Erstes Bundesland verbietet AfD-Website!

Schwerin - Das umstrittene AfD-Meldeportal "Neutrale Schule" ist in Mecklenburg-Vorpommern verboten worden.

Schülerinnen arbeiten im Unterricht an einem Laptop. (Symbolfoto)
Schülerinnen arbeiten im Unterricht an einem Laptop. (Symbolfoto)  © dpa/Daniel Reinhardt

Die dort veröffentlichten Textpassagen, in denen Schüler zur Meldung angeblicher Verstöße von Lehrern gegen das Neutralitätsgebot aufgefordert werden, müssen bis zum 20. September entfernt werden, verfügte der Landesdatenschutzbeauftragte Heinz Müller.

Er drohte am Freitag in Schwerin mit der Verhängung eines Zwangsgeldes, sollte das Verbot nicht befolgt werden. Die AfD kündigte Widerspruch beim Verwaltungsgericht Schwerin an. Die Frist dafür beträgt vier Wochen.

"Es darf nicht sein, dass Lehrer durch so ein Portal in ihrer Unterrichtstätigkeit eingeschüchtert werden", erklärte Müller.

Der AfD-Landesverband erhebe in seinem Portal nicht nur personenbezogene Daten von Schülern, die eine Meldung verfassen, sondern sammele gezielt auch die politischen Meinungen der gemeldeten Lehrer.

Als spezielle Kategorie personenbezogener Daten stehe die politische Meinung jedoch unter besonderem rechtlichen Schutz.

Nach der Datenschutzgrundverordnung sei die Verarbeitung von Daten, aus denen die politische Meinung hervorgehe, grundsätzlich untersagt.
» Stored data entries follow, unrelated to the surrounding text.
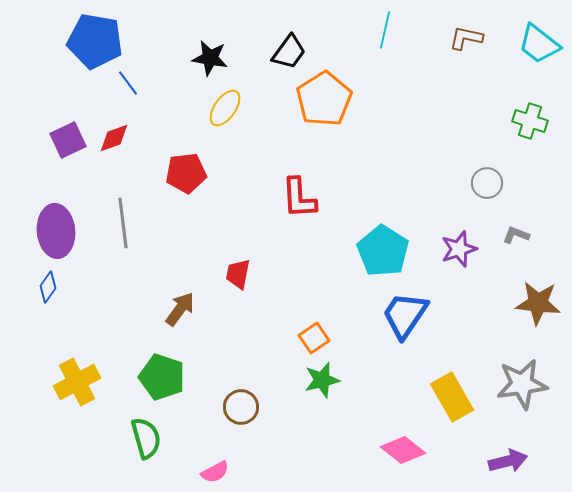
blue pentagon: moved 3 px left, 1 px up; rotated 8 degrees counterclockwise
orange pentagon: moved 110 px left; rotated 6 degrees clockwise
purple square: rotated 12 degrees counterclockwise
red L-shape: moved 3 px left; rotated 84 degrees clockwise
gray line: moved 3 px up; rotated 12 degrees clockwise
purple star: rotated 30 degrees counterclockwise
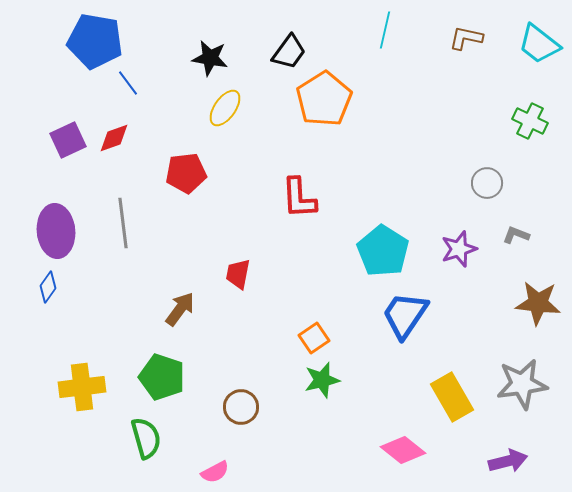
green cross: rotated 8 degrees clockwise
yellow cross: moved 5 px right, 5 px down; rotated 21 degrees clockwise
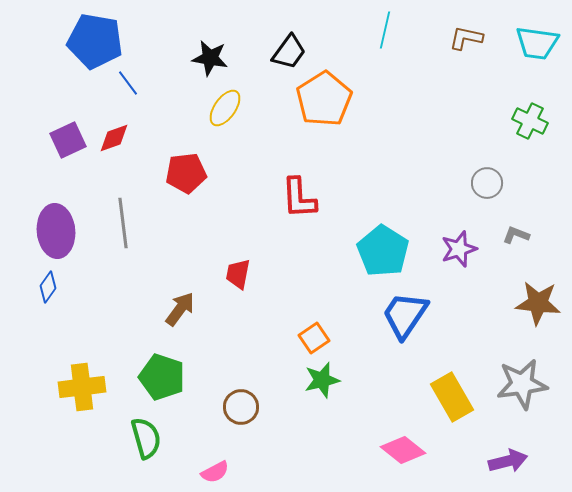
cyan trapezoid: moved 2 px left, 1 px up; rotated 30 degrees counterclockwise
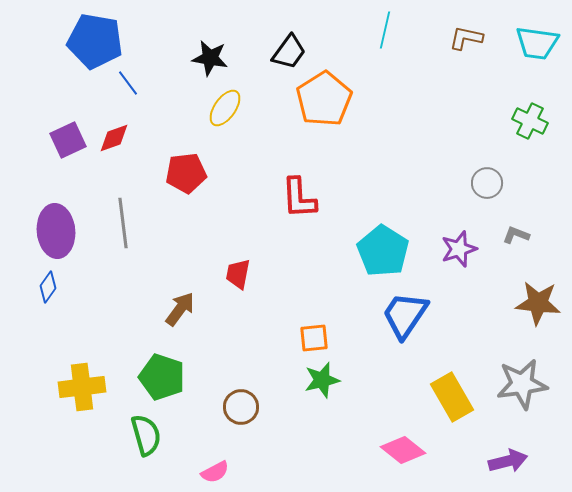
orange square: rotated 28 degrees clockwise
green semicircle: moved 3 px up
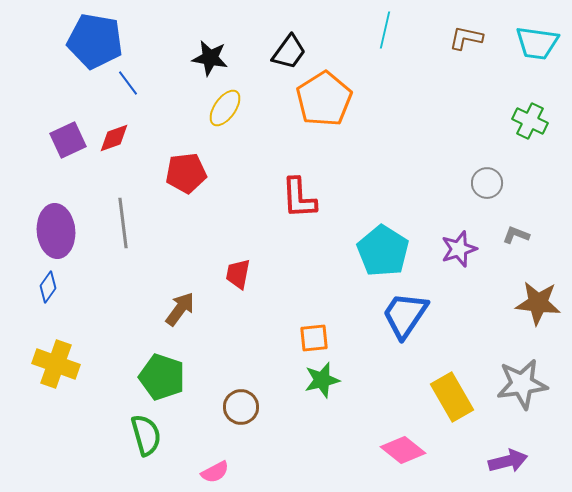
yellow cross: moved 26 px left, 23 px up; rotated 27 degrees clockwise
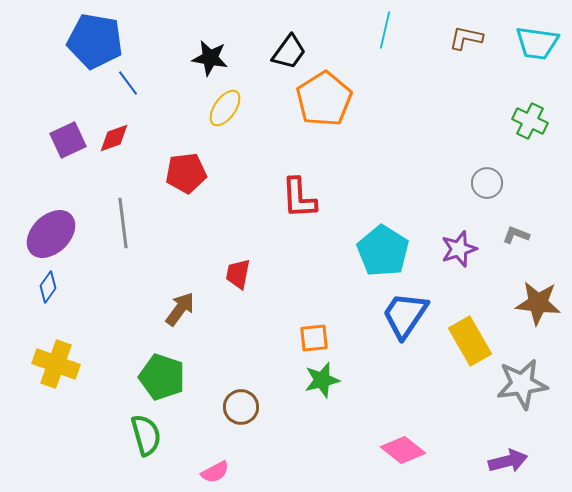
purple ellipse: moved 5 px left, 3 px down; rotated 51 degrees clockwise
yellow rectangle: moved 18 px right, 56 px up
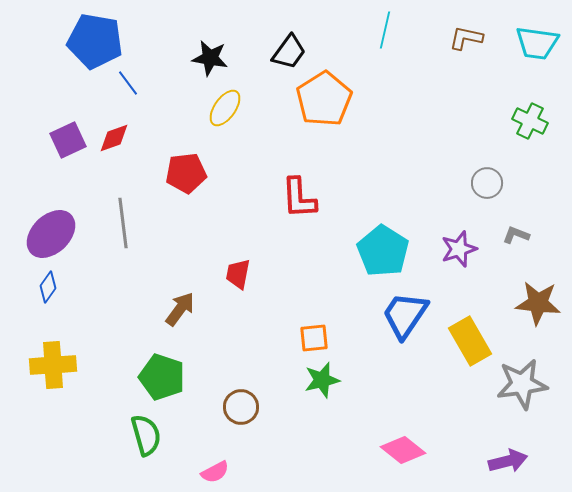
yellow cross: moved 3 px left, 1 px down; rotated 24 degrees counterclockwise
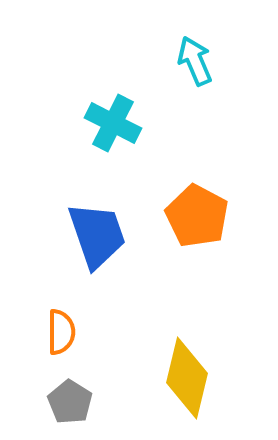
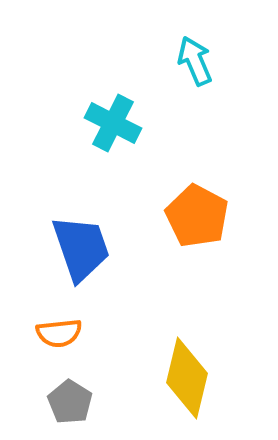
blue trapezoid: moved 16 px left, 13 px down
orange semicircle: moved 2 px left, 1 px down; rotated 84 degrees clockwise
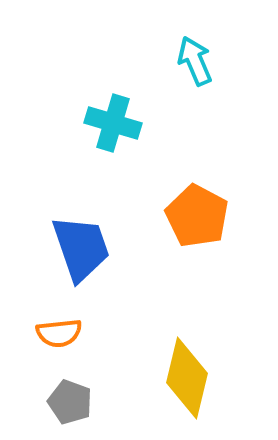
cyan cross: rotated 10 degrees counterclockwise
gray pentagon: rotated 12 degrees counterclockwise
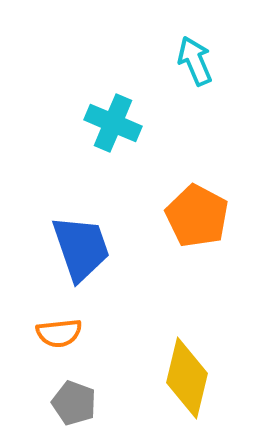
cyan cross: rotated 6 degrees clockwise
gray pentagon: moved 4 px right, 1 px down
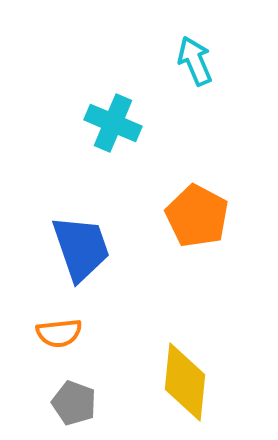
yellow diamond: moved 2 px left, 4 px down; rotated 8 degrees counterclockwise
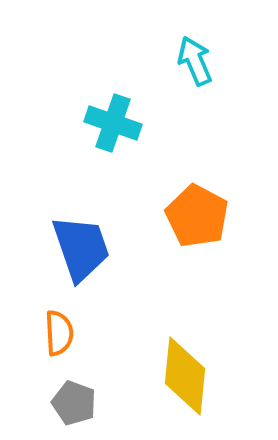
cyan cross: rotated 4 degrees counterclockwise
orange semicircle: rotated 87 degrees counterclockwise
yellow diamond: moved 6 px up
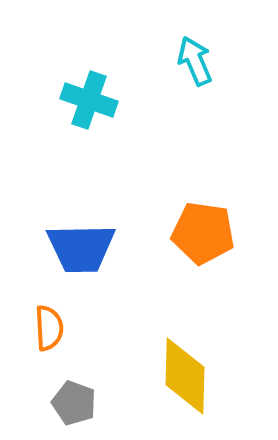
cyan cross: moved 24 px left, 23 px up
orange pentagon: moved 6 px right, 17 px down; rotated 20 degrees counterclockwise
blue trapezoid: rotated 108 degrees clockwise
orange semicircle: moved 10 px left, 5 px up
yellow diamond: rotated 4 degrees counterclockwise
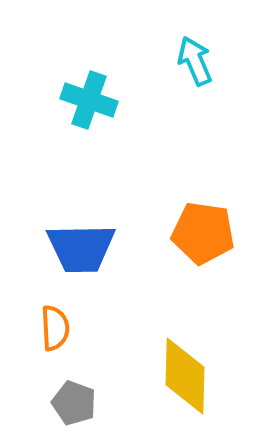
orange semicircle: moved 6 px right
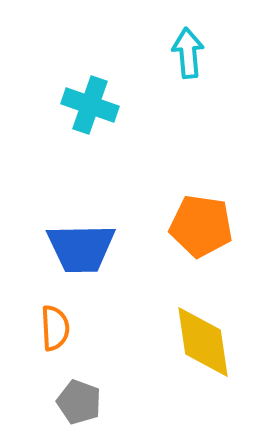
cyan arrow: moved 7 px left, 8 px up; rotated 18 degrees clockwise
cyan cross: moved 1 px right, 5 px down
orange pentagon: moved 2 px left, 7 px up
yellow diamond: moved 18 px right, 34 px up; rotated 10 degrees counterclockwise
gray pentagon: moved 5 px right, 1 px up
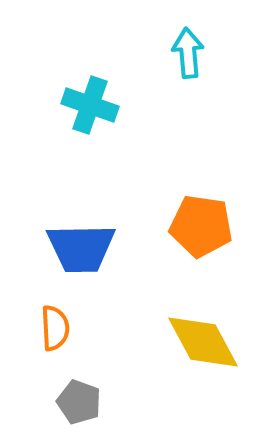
yellow diamond: rotated 20 degrees counterclockwise
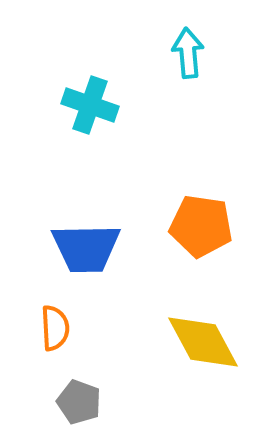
blue trapezoid: moved 5 px right
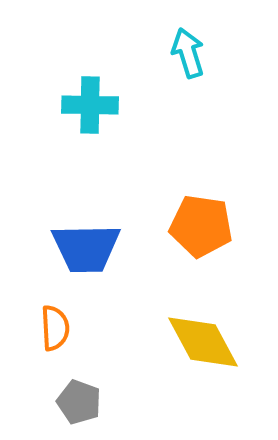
cyan arrow: rotated 12 degrees counterclockwise
cyan cross: rotated 18 degrees counterclockwise
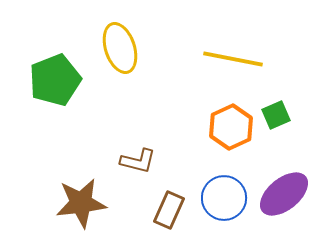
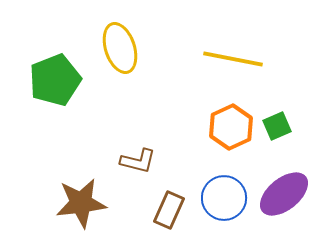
green square: moved 1 px right, 11 px down
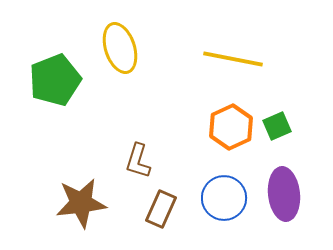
brown L-shape: rotated 93 degrees clockwise
purple ellipse: rotated 57 degrees counterclockwise
brown rectangle: moved 8 px left, 1 px up
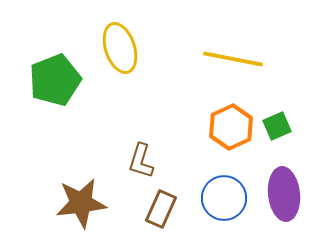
brown L-shape: moved 3 px right
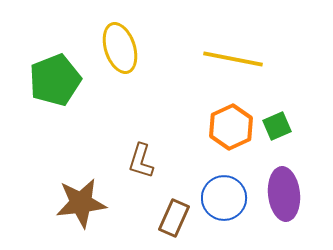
brown rectangle: moved 13 px right, 9 px down
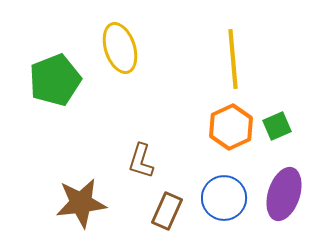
yellow line: rotated 74 degrees clockwise
purple ellipse: rotated 24 degrees clockwise
brown rectangle: moved 7 px left, 7 px up
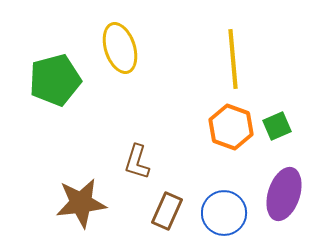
green pentagon: rotated 6 degrees clockwise
orange hexagon: rotated 15 degrees counterclockwise
brown L-shape: moved 4 px left, 1 px down
blue circle: moved 15 px down
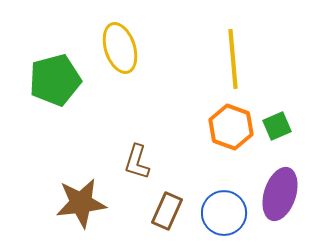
purple ellipse: moved 4 px left
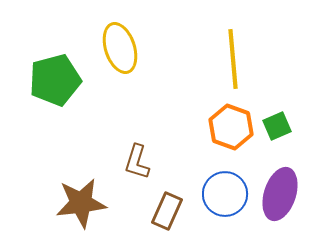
blue circle: moved 1 px right, 19 px up
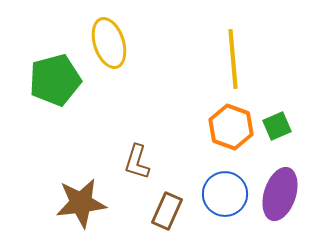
yellow ellipse: moved 11 px left, 5 px up
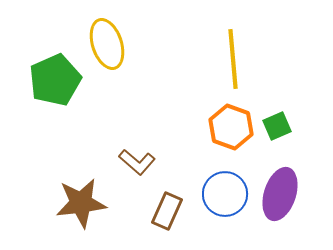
yellow ellipse: moved 2 px left, 1 px down
green pentagon: rotated 9 degrees counterclockwise
brown L-shape: rotated 66 degrees counterclockwise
AfD will sich über Datenschutzbeauftragten beschweren

Der AfD-Chef Leif-Erik Holm findet das Verbot willkürlich.
Der AfD-Chef Leif-Erik Holm findet das Verbot willkürlich.  © dpa/Jens Büttner

Mit Blick auf die Rechte der Betroffenen wies Müller darauf hin, dass jeder von der AfD Auskunft darüber verlangen könne, ob ihn betreffende Daten verarbeitet worden seien. "Ein formloses Schreiben genügt."

Der AfD-Landesverband hatte das Portal Anfang September gestartet, das es in ähnlicher Form auch in anderen Bundesländern gibt, darunter in Hamburg, Brandenburg und Berlin.

Der AfD-Landesvorsitzende Leif-Erik Holm sprach in einer Mitteilung von einer politischen Willkürentscheidung. Es werde versucht, einen Maulkorb zu erlassen, um mögliche Missstände an Schulen vertuschen zu können.

Die politische Meinung der Lehrer interessiere die AfD nicht. "Wir wollen aber, dass unseren Kindern die politische Meinung von Lehrern nicht aufgezwungen wird." Es gehe um die Durchsetzung des Neutralitätsgebots.

Die AfD prüft nach Holms Worten auch eine Dienstaufsichtsbeschwerde gegen den Datenschutzbeauftragten. Müller habe mit Formulierungen wie "selbsternannten AfD-Aufpassern" gegen das Mäßigungsgebot verstoßen.